Y Venezuela, ay, Venezuela. El país que en 1972 se hizo parte del compromiso con la agenda medioambiental mundial en Estocolmo, creó cuatro años después el Ministerio del Ambiente y los Recursos Naturales Renovables y adoptó un marco legal e iniciativas de calado para protección del medio ambiente. Este despacho, de especial importancia en un país petrolero y crónicamente necesitado de políticas de desarrollo sostenible, fue ocupado inicialmente por el doctor Arnoldo José Gabaldón. A dos décadas de haber dejado su cargo ya advertía que si Venezuela no lograba compaginar lo petrolero con el desarrollo sostenible iba a “tener en el futuro un ingreso percapita mucho mayor que el actual, pero con unas condiciones de vida insoportables”. Y el futuro ha resultado mucho peor: con un sector petrolero disminuido y cada vez más contaminante, manejado con ineficiencia y opacidad que lo han arruinado; sin una economía no petrolera eficiente y sustentable; con una sociedad empobrecida y con emigración sin precedente en nuestra historia. Entre los casos que mejor reflejan el calamitoso estado del país, se encuentra el del ecocidio, la violencia, las enfermedades, la corrupción, el tráfico de minerales, la criminalidad y la presencia de grupos irregulares en el arco minero. Es este el primero en una larga lista de problemas que recogen informes centrados en el tema medioambiental, como los de la asociación civil Vitalis (desde 2000), que suma en los casos más graves la mala gestión de desechos, la baja calidad y disponibilidad de agua, la deforestación y la contaminación petrolera.

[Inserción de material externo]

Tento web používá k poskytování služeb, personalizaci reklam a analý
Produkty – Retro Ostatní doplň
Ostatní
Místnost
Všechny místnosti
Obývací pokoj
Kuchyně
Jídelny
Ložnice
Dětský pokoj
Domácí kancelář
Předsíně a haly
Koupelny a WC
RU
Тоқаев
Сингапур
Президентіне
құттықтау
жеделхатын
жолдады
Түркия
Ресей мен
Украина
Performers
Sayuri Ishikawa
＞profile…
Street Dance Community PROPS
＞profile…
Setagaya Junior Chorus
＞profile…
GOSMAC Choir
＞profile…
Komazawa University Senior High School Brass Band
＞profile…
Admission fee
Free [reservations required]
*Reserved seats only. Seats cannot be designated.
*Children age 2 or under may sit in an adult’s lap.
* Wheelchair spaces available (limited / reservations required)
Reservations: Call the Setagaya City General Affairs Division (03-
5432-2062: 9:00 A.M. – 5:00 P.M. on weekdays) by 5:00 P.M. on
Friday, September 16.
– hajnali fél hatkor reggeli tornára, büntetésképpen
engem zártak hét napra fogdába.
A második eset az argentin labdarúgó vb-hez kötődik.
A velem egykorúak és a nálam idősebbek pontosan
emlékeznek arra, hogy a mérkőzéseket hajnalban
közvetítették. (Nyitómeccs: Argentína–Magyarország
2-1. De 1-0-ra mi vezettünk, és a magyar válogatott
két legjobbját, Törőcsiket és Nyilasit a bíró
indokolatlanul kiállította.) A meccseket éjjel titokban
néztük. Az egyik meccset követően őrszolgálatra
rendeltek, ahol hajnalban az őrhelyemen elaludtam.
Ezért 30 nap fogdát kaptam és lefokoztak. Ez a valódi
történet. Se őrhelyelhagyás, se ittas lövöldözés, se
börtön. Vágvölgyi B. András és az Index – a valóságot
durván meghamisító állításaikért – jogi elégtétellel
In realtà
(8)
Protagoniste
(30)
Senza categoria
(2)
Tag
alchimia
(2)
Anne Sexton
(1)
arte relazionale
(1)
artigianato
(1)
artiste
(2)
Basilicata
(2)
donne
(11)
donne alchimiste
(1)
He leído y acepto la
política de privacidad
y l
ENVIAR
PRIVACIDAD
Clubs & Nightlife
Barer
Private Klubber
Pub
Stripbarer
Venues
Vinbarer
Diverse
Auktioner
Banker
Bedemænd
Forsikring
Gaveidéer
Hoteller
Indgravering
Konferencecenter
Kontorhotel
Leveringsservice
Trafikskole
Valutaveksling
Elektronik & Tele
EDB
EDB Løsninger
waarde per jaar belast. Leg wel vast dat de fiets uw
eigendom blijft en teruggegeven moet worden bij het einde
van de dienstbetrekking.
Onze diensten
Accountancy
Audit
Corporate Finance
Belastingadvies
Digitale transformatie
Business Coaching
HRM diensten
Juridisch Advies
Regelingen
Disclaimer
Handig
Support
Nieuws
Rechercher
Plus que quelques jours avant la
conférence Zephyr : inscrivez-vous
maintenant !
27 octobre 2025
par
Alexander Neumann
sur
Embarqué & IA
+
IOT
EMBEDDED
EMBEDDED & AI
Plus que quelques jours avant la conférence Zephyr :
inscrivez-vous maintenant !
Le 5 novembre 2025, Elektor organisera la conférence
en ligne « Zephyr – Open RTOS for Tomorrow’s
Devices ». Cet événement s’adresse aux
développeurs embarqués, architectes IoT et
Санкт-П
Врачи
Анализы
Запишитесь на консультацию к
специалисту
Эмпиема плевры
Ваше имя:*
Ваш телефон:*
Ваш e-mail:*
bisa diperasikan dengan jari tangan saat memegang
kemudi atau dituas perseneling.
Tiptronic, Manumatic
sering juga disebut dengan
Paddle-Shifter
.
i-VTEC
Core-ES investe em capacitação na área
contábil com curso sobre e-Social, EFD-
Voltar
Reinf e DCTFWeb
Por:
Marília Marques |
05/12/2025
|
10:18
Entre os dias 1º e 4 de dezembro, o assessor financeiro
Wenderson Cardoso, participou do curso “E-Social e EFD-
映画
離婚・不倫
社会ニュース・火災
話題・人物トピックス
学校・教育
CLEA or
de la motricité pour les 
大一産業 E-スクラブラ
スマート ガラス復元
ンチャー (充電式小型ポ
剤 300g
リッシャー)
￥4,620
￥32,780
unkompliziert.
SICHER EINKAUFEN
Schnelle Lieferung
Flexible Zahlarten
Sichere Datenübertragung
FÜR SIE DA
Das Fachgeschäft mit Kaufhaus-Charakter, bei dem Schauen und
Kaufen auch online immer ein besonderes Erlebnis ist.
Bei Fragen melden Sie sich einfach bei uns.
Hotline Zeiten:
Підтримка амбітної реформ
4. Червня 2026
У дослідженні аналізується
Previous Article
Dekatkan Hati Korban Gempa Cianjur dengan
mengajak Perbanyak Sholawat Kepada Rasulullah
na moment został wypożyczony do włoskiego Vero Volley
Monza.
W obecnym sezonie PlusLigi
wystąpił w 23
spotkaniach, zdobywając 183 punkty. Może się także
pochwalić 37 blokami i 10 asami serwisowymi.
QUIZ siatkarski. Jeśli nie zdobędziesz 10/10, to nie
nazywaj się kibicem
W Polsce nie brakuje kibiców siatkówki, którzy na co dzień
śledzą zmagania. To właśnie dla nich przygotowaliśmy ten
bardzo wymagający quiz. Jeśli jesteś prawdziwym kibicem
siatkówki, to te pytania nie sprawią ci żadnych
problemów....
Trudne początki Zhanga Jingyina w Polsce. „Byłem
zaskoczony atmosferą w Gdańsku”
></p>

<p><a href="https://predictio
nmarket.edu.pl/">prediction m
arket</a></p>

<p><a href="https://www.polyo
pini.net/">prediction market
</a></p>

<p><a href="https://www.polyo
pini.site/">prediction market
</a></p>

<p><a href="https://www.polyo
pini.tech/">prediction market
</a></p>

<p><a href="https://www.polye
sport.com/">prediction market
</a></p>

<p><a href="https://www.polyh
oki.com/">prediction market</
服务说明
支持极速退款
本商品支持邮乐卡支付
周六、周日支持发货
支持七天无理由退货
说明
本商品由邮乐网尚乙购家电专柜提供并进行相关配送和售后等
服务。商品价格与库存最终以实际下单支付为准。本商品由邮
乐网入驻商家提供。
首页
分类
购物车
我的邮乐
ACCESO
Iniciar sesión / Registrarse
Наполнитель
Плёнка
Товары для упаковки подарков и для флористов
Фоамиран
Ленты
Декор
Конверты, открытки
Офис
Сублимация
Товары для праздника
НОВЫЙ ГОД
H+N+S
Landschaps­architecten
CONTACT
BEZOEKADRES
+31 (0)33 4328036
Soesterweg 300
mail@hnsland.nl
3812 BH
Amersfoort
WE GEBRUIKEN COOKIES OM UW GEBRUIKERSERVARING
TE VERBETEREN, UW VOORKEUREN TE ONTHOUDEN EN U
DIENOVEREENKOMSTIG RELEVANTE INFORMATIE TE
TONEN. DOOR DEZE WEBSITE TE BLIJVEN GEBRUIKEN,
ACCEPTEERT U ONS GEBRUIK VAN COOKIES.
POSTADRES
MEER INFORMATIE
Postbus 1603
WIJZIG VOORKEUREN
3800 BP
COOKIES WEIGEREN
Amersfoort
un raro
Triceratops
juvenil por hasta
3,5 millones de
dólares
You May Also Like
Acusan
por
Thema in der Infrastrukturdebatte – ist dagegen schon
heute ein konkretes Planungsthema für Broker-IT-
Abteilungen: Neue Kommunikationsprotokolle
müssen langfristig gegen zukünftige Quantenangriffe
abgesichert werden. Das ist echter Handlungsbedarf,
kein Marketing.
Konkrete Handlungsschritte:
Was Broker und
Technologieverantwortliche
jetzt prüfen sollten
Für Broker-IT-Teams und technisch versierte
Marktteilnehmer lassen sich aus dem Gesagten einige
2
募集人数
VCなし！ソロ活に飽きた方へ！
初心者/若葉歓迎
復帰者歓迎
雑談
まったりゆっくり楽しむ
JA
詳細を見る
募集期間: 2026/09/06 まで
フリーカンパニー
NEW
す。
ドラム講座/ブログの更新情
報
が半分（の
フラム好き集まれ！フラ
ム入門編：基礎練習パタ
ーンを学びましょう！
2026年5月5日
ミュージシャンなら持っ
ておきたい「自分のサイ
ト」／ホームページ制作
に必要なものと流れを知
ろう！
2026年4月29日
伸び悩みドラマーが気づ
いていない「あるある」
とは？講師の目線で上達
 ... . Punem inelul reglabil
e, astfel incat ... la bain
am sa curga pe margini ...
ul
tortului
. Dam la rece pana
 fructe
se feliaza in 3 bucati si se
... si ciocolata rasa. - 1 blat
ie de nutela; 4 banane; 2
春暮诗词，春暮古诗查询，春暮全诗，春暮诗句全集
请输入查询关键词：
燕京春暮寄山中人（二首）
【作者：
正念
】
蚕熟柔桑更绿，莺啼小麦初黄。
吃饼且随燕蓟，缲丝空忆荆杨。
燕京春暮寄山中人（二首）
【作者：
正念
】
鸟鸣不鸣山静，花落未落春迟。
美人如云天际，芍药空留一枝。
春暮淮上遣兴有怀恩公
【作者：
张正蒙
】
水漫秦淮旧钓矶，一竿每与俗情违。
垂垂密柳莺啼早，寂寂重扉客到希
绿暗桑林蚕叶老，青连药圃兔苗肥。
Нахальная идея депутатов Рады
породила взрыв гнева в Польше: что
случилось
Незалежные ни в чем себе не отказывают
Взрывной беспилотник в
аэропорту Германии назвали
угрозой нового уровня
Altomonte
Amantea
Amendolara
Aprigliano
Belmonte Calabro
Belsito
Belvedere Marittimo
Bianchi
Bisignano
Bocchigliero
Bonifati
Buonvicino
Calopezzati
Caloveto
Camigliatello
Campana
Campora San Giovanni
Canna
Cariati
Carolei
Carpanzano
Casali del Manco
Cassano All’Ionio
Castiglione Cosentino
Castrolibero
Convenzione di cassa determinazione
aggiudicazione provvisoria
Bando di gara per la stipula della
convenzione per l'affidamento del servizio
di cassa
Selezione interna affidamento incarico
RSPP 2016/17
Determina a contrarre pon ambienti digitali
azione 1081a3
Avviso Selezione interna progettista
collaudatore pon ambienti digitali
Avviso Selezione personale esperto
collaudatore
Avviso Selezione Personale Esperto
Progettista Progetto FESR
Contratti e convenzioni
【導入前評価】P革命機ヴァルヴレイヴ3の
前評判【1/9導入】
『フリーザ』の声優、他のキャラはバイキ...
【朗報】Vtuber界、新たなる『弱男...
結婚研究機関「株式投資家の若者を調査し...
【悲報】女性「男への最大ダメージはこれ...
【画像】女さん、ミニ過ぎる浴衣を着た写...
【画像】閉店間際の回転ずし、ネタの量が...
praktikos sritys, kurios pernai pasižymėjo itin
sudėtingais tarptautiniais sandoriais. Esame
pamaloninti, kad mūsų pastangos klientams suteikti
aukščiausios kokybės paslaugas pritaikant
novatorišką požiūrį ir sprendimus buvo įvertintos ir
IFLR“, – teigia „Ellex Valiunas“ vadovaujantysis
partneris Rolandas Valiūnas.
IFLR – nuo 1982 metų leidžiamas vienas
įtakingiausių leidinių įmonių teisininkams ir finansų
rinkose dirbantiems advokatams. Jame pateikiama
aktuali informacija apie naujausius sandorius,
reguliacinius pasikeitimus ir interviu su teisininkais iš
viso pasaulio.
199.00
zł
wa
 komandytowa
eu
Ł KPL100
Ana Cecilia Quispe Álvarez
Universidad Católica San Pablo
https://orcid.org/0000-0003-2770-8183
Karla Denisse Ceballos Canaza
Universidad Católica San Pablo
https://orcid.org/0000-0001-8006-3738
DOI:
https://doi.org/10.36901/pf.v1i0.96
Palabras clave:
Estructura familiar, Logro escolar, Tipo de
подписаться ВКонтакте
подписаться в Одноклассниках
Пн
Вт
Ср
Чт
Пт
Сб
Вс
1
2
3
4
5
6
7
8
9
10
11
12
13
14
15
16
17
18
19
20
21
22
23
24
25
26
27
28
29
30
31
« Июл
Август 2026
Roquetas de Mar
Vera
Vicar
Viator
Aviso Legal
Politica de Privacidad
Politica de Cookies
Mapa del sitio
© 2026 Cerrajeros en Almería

Desde la perspectiva de los derechos humanos, Provea presenta un cuadro fundamental para vincular la degradación ambiental a la pérdida de Estado de Derecho. Su informe se detiene en la entrega de recursos forestales al control militar –con todo lo que ha implicado en represión, opacidad, corrupción y complicidad con grupos irregulares y actividades ilícitas– y en el abandono gubernamental de sus obligaciones de servicio de agua y saneamiento. Manteniendo el mismo énfasis, trata el caso del Arco Minero con amplia referencia al Informe de la Oficina de la Alta Comisionada de las Naciones Unidas para los Derechos Humanos. Allí se describe en detalle la relación entre la degradación ambiental y la pérdida de condiciones de vida dignas.
Estos trazos gruesos apenas ilustran lo complejo del desafío de frenar el cambio climático, especialmente en cuanto a los obstáculos que tienden los gobiernos irrespetuosos del Estado de Derecho y, consecuentemente, de los derechos de sus propios nacionales, mientras que facilitan oportunidades a toda suerte de actividades depredadoras.